Bonosus venait le second dans la liste des affections de Jérôme. Fils d’un riche Aquiléen, il s’était fait pour son ami, qui ne songeait guère aux soins terrestres, le plus dévoué et le plus attentif des frères ; après l’avoir suivi à Rome et à Trêves, où leur bourse avait été commune, il était venu le rejoindre à Aquilée. C’était un homme bon et sincère, peu capable de grandes choses par lui-même, mais facile à exalter par l’enthousiasme des autres, et sérieux dès qu’il avait pris un parti. Dans le partage des tâchés monacales, il s’attribua, comme toujours, la plus rude. Tandis que Rufin se confinait prudemment dans un monastère, qu’il quitta l’année suivante, Bonosus affrontait la vie érémitique sur une île de la côte dalmate qui ne renfermait pas même de pêcheurs ; il y vivait de quelques provisions apportées du continent, de coquillages jetés par le flot sur la rive et surtout du produit de sa pêche, « en vrai fils du poisson, » comme disait Jérôme. On sait que ces mots étaient employés par les chrétiens des premiers siècles de l’église, à l’époque des persécutions, pour se désigner entre eux, et que le Christ lui-même était représenté sous le symbole du poisson, dont le nom grec réunissait les initiales de cette phrase sacramentelle : « Jésus-Christ, fils de Dieu, sauveur[1]. »

DONNÉES BRUTES:
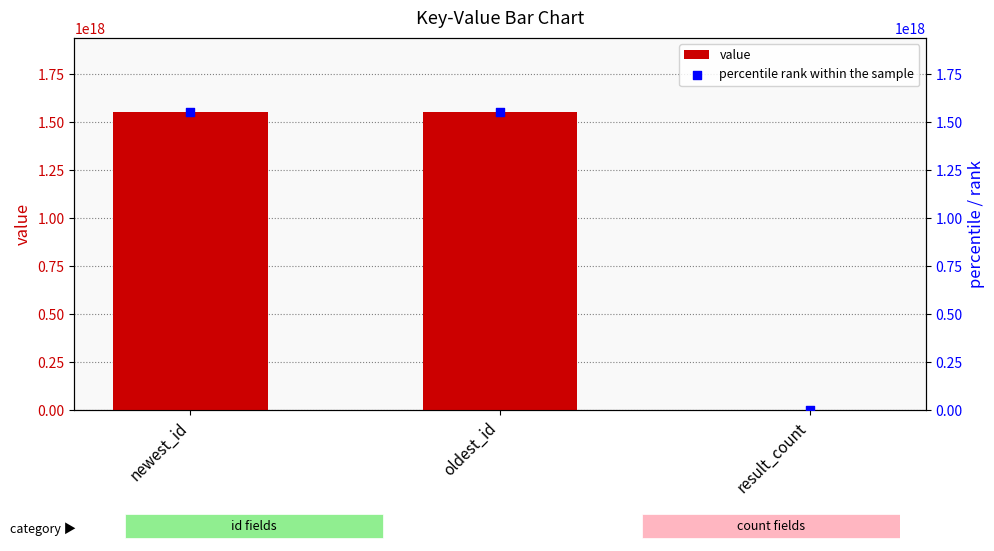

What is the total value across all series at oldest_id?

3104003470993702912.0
--
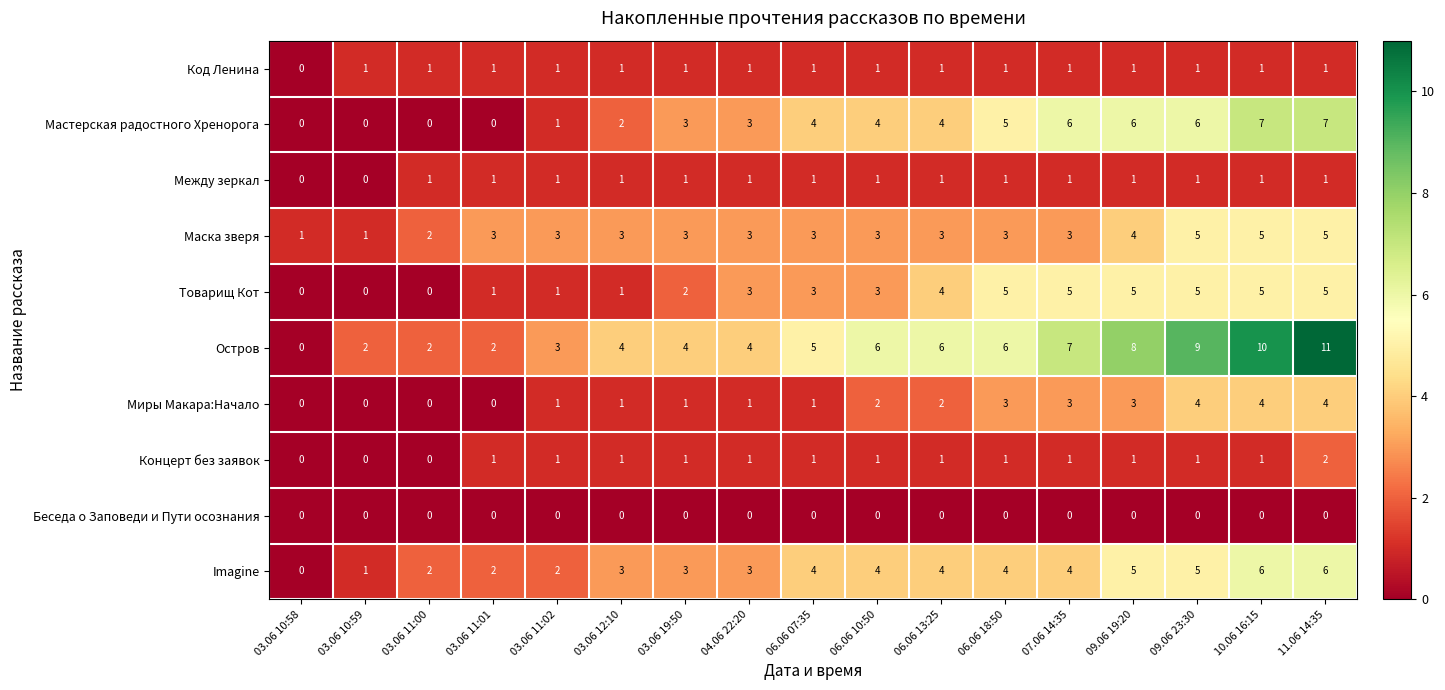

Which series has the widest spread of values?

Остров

TÂCHE À RÉALISER 1:
Relevez dans l'extrait sur Bonosus toutes les ressources dont il vivait sur son île.
TÂCHE À RÉALISER 2:
Reprenez l'extrait sur Bonosus à la suite de sa dernière phrase.
Les enregistrements forment un matériau à part, indépendant de l'extrait.

RÉPONSE ATTENDUE 1:
- quelques provisions apportées du continent
- des coquillages jetés par le flot sur la rive
- le produit de sa pêche

RÉPONSE ATTENDUE 2:
Le troisième en importance était un jeune homme de noble extraction provinciale qui, enrôlé comme officier dans l’armée romaine, avait jeté bas le ceinturon, par dégoût de la vie militaire, à l’instar de beaucoup de chrétiens. Il se nommait Héliodore. Rentré dans sa famille, au sein d’un monde riche et élégant, le nouveau converti eut bien des assauts à soutenir, sa vocation monacale fut mise bien des fois en péril ; car ses parens le sollicitaient de se marier, et lui-même ne se sentait pas une force à toute épreuve contre les tentations. Dans un bel élan de ferveur il prit le même parti qu’Origène, et se mutila malgré les défenses de l’église, qui punissait ce crime volontaire de l’interdiction du sacerdoce ; toutefois les canons ecclésiastiques n’empêchèrent pas Héliodore d’être élu quelques années plus tard évêque d’Altino en Vénétie. C’était un homme doux et bienveillant. Après s’être enlevé le droit de posséder en propre une

  1. Le mot grec ΊΧΘΓΣ, en effet, présente dans l’arrangement de ses lettres les initiales de la phrase suivante : Ίησΰς Χριστς Θεοΰ Τιός Σωτήρ : Jésus-Christ, fils de Dieu, sauveur. Aux temps des persécutions, les chrétiens déguisèrent sous ce symbole naïf le nom et les qualifications de leur Dieu, dont le culte était proscrit. Les pères des trois premiers siècles, se servent fréquemment de cette formule de convention, et l’image du poisson/ se retrouve d’ailleurs à chaque pas dans les peintures et les inscriptions des catacombes.